How do you find the critical points for #f(x) = (x^2-10x)^4# and the local max and min?

To find relative maximum and minimum, we can do a sign test.

To find the critical points for ( f(x) = (x^2 - 10x)^4 ) and the local maximum and minimum, follow these steps:

1. Compute the first derivative of the function ( f(x) ).

2. Find the values of ( x ) where the derivative equals zero or is undefined.

3. Test the critical points by evaluating the second derivative at each point.

4. Determine the nature of each critical point:

   a. If the second derivative is positive, it's a local minimum. b. If the second derivative is negative, it's a local maximum. c. If the second derivative is zero or undefined, the test is inconclusive.

5. Compute ( f(x) ) at each critical point to find the corresponding local maximum or minimum values.

Let's proceed with the steps:

1. Compute the first derivative of ( f(x) ): [ f'(x) = 4(x^2 - 10x)^3 \cdot (2x - 10) ]

2. Find the critical points by setting the first derivative equal to zero: [ 4(x^2 - 10x)^3 \cdot (2x - 10) = 0 ]
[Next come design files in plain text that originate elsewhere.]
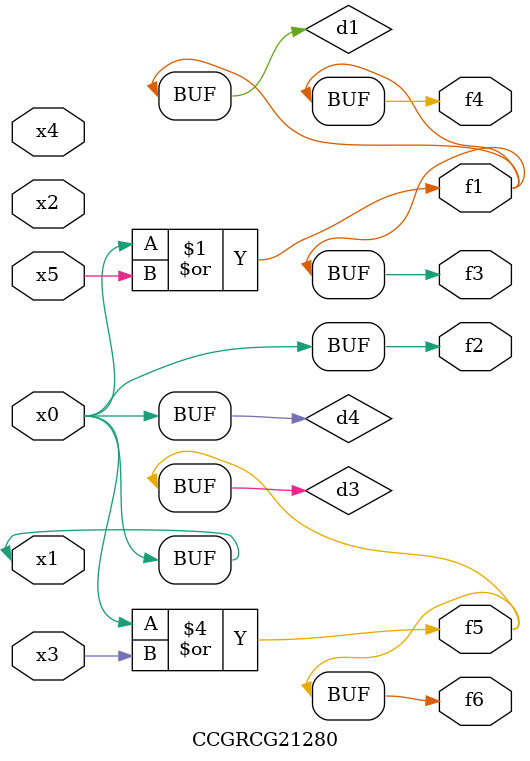
<source format=v>
module CCGRCG21280(
	input x0, x1, x2, x3, x4, x5,
	output f1, f2, f3, f4, f5, f6
);

	wire d1, d2, d3, d4;

	or (d1, x0, x5);
	xnor (d2, x1, x4);
	or (d3, x0, x3);
	buf (d4, x0, x1);
	assign f1 = d1;
	assign f2 = d4;
	assign f3 = d1;
	assign f4 = d1;
	assign f5 = d3;
	assign f6 = d3;
endmodule

</source>
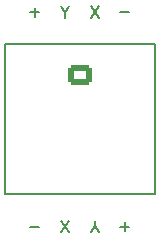
<source format=gbr>
%TF.GenerationSoftware,KiCad,Pcbnew,(6.0.1)*%
%TF.CreationDate,2022-02-07T22:37:26-05:00*%
%TF.ProjectId,PDB-B,5044422d-422e-46b6-9963-61645f706362,rev?*%
%TF.SameCoordinates,Original*%
%TF.FileFunction,Legend,Bot*%
%TF.FilePolarity,Positive*%
%FSLAX46Y46*%
G04 Gerber Fmt 4.6, Leading zero omitted, Abs format (unit mm)*
G04 Created by KiCad (PCBNEW (6.0.1)) date 2022-02-07 22:37:26*
%MOMM*%
%LPD*%
G01*
G04 APERTURE LIST*
G04 Aperture macros list*
%AMRoundRect*
0 Rectangle with rounded corners*
0 $1 Rounding radius*
0 $2 $3 $4 $5 $6 $7 $8 $9 X,Y pos of 4 corners*
0 Add a 4 corners polygon primitive as box body*
4,1,4,$2,$3,$4,$5,$6,$7,$8,$9,$2,$3,0*
0 Add four circle primitives for the rounded corners*
1,1,$1+$1,$2,$3*
1,1,$1+$1,$4,$5*
1,1,$1+$1,$6,$7*
1,1,$1+$1,$8,$9*
0 Add four rect primitives between the rounded corners*
20,1,$1+$1,$2,$3,$4,$5,0*
20,1,$1+$1,$4,$5,$6,$7,0*
20,1,$1+$1,$6,$7,$8,$9,0*
20,1,$1+$1,$8,$9,$2,$3,0*%
G04 Aperture macros list end*
%ADD10C,0.150000*%
%ADD11RoundRect,0.250000X-0.725000X0.600000X-0.725000X-0.600000X0.725000X-0.600000X0.725000X0.600000X0*%
%ADD12O,1.950000X1.700000*%
%ADD13C,2.667000*%
%ADD14C,1.700000*%
%ADD15O,1.700000X1.700000*%
G04 APERTURE END LIST*
D10*
X120650000Y-120650000D02*
X133350000Y-120650000D01*
X133350000Y-120650000D02*
X133350000Y-133350000D01*
X133350000Y-133350000D02*
X120650000Y-133350000D01*
X120650000Y-133350000D02*
X120650000Y-120650000D01*
X125730000Y-117959190D02*
X125730000Y-118435380D01*
X126063333Y-117435380D02*
X125730000Y-117959190D01*
X125396666Y-117435380D01*
X122809047Y-136072571D02*
X123570952Y-136072571D01*
X131190952Y-117927428D02*
X130429047Y-117927428D01*
X123570952Y-117927428D02*
X122809047Y-117927428D01*
X123190000Y-118308380D02*
X123190000Y-117546476D01*
X128603333Y-117435380D02*
X127936666Y-118435380D01*
X127936666Y-117435380D02*
X128603333Y-118435380D01*
X128270000Y-136040809D02*
X128270000Y-135564619D01*
X127936666Y-136564619D02*
X128270000Y-136040809D01*
X128603333Y-136564619D01*
X130429047Y-136072571D02*
X131190952Y-136072571D01*
X130810000Y-135691619D02*
X130810000Y-136453523D01*
X125396666Y-136564619D02*
X126063333Y-135564619D01*
X126063333Y-136564619D02*
X125396666Y-135564619D01*
%LPC*%
D11*
X127000000Y-123250000D03*
D12*
X127000000Y-125750000D03*
X127000000Y-128250000D03*
X127000000Y-130750000D03*
D13*
X118618000Y-129540000D03*
D14*
X134620000Y-123190000D03*
D15*
X134620000Y-125730000D03*
X134620000Y-128270000D03*
X134620000Y-130810000D03*
D14*
X123190000Y-134620000D03*
D15*
X125730000Y-134620000D03*
X128270000Y-134620000D03*
X130810000Y-134620000D03*
D14*
X130810000Y-119380000D03*
D15*
X128270000Y-119380000D03*
X125730000Y-119380000D03*
X123190000Y-119380000D03*
M02*

</source>
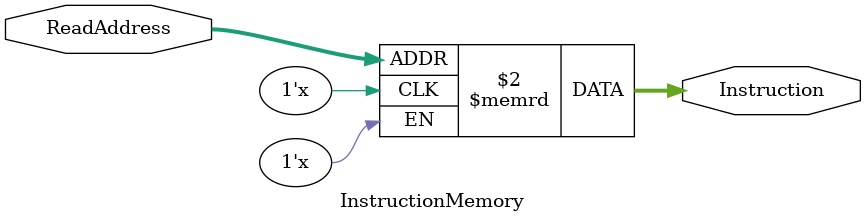
<source format=v>
module InstructionMemory(ReadAddress,Instruction);


input [31:0]ReadAddress;
output reg[31:0] Instruction;

reg [31:0] instructions [255:0];

always@(*)begin 
		Instruction = instructions[ReadAddress];
	end


endmodule
</source>
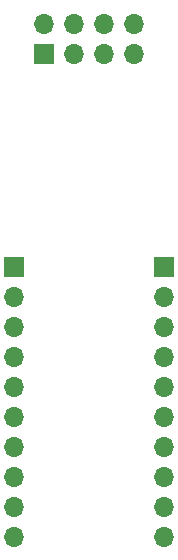
<source format=gbr>
%TF.GenerationSoftware,KiCad,Pcbnew,6.0.11+dfsg-1~bpo11+1*%
%TF.CreationDate,2024-04-18T21:43:09+09:00*%
%TF.ProjectId,pcb-devboard,7063622d-6465-4766-926f-6172642e6b69,rev?*%
%TF.SameCoordinates,Original*%
%TF.FileFunction,Soldermask,Bot*%
%TF.FilePolarity,Negative*%
%FSLAX46Y46*%
G04 Gerber Fmt 4.6, Leading zero omitted, Abs format (unit mm)*
G04 Created by KiCad (PCBNEW 6.0.11+dfsg-1~bpo11+1) date 2024-04-18 21:43:09*
%MOMM*%
%LPD*%
G01*
G04 APERTURE LIST*
%ADD10R,1.700000X1.700000*%
%ADD11O,1.700000X1.700000*%
G04 APERTURE END LIST*
D10*
%TO.C,J4*%
X109220000Y-93726000D03*
D11*
X109220000Y-91186000D03*
X111760000Y-93726000D03*
X111760000Y-91186000D03*
X114300000Y-93726000D03*
X114300000Y-91186000D03*
X116840000Y-93726000D03*
X116840000Y-91186000D03*
%TD*%
D10*
%TO.C,J2*%
X119380000Y-111760000D03*
D11*
X119380000Y-114300000D03*
X119380000Y-116840000D03*
X119380000Y-119380000D03*
X119380000Y-121920000D03*
X119380000Y-124460000D03*
X119380000Y-127000000D03*
X119380000Y-129540000D03*
X119380000Y-132080000D03*
X119380000Y-134620000D03*
%TD*%
D10*
%TO.C,J3*%
X106680000Y-111760000D03*
D11*
X106680000Y-114300000D03*
X106680000Y-116840000D03*
X106680000Y-119380000D03*
X106680000Y-121920000D03*
X106680000Y-124460000D03*
X106680000Y-127000000D03*
X106680000Y-129540000D03*
X106680000Y-132080000D03*
X106680000Y-134620000D03*
%TD*%
M02*

</source>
This gives us critical points at ( x = 0 ) and ( x = 5 ).

3. Test the critical points by evaluating the second derivative: [ f''(x) = 4 \cdot 3(x^2 - 10x)^2 \cdot (2x - 10) + 4(x^2 - 10x)^3 \cdot 2 ]

4. Evaluate ( f''(x) ) at ( x = 0 ) and ( x = 5 ):

   • At ( x = 0 ):
     • ( f''(0) = 4 \cdot 3(0 - 0)^2 \cdot (2 \cdot 0 - 10) + 4(0 - 0)^3 \cdot 2 = 0 ) (inconclusive)
   • At ( x = 5 ):
     • ( f''(5) = 4 \cdot 3(5^2 - 10 \cdot 5)^2 \cdot (2 \cdot 5 - 10) + 4(5^2 - 10 \cdot 5)^3 \cdot 2 > 0 ) (positive)
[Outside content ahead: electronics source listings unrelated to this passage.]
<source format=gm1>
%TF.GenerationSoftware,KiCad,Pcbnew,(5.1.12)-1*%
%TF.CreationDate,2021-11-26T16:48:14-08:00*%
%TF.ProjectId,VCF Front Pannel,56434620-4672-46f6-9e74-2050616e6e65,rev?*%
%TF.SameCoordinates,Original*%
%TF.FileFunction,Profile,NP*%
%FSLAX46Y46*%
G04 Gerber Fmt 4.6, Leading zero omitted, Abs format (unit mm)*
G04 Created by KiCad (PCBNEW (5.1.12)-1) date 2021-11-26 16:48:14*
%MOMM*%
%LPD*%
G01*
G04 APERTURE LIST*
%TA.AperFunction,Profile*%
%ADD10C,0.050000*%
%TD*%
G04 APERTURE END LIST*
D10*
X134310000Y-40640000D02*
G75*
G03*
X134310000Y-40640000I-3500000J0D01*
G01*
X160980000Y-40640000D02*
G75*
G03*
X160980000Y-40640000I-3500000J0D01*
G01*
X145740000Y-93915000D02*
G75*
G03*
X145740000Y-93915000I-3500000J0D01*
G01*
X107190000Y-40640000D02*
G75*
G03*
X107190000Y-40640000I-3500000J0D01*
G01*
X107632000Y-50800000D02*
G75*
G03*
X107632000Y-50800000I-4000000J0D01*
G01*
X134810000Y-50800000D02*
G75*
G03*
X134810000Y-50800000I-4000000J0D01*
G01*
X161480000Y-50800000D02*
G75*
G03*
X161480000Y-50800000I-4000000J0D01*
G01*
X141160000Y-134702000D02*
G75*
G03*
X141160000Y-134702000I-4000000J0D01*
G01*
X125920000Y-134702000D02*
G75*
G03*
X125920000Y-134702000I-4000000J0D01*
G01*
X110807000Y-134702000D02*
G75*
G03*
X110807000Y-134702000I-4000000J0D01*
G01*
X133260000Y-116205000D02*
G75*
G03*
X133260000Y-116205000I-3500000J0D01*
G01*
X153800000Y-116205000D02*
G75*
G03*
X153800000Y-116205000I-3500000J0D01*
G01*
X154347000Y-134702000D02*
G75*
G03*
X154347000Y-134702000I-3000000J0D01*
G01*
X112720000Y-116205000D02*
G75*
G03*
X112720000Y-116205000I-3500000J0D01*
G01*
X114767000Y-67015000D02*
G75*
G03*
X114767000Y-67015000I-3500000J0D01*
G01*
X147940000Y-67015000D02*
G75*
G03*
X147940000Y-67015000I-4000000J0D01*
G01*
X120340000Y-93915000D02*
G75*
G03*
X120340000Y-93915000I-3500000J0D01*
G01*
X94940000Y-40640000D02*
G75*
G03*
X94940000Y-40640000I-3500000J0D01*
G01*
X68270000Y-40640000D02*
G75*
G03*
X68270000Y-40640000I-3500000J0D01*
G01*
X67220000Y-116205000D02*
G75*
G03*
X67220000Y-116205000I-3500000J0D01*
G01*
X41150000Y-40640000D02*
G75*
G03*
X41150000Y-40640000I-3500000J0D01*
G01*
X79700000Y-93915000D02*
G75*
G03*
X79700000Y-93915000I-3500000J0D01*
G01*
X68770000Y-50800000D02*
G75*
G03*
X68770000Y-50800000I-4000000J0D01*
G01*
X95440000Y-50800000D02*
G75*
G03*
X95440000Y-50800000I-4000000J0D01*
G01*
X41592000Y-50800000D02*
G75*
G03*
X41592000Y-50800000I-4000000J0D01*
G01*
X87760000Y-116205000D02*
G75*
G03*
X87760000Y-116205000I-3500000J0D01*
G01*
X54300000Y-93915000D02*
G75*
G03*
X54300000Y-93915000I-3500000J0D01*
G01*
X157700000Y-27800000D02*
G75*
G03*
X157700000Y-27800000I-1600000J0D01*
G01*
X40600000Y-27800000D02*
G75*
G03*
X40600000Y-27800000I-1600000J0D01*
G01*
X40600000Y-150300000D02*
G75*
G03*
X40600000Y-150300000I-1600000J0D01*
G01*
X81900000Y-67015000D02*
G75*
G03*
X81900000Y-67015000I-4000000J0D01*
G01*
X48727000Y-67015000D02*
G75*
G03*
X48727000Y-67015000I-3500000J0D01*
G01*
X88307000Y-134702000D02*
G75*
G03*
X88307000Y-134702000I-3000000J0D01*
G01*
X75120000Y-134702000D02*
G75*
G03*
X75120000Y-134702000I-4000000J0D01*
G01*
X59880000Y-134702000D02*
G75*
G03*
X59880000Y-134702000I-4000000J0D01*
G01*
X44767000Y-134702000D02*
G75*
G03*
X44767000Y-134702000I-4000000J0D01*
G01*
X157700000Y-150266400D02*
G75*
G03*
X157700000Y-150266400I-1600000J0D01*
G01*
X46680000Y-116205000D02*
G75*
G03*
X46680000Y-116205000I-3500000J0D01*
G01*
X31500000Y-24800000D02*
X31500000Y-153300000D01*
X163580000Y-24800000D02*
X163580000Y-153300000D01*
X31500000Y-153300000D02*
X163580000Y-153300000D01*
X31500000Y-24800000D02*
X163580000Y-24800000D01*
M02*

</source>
5. Determine the nature of each critical point:

   • At ( x = 0 ), the nature is inconclusive.
   • At ( x = 5 ), it's a local minimum.

6. Compute ( f(x) ) at ( x = 0 ) and ( x = 5 ):

   • At ( x = 0 ): ( f(0) = (0^2 - 10 \cdot 0)^4 = 0 )
   • At ( x = 5 ): ( f(5) = (5^2 - 10 \cdot 5)^4 = 25^4 )

Therefore, the critical points for ( f(x) ) are ( x = 0 ) and ( x = 5 ), and ( f(x) ) has a local minimum at ( x = 5 ).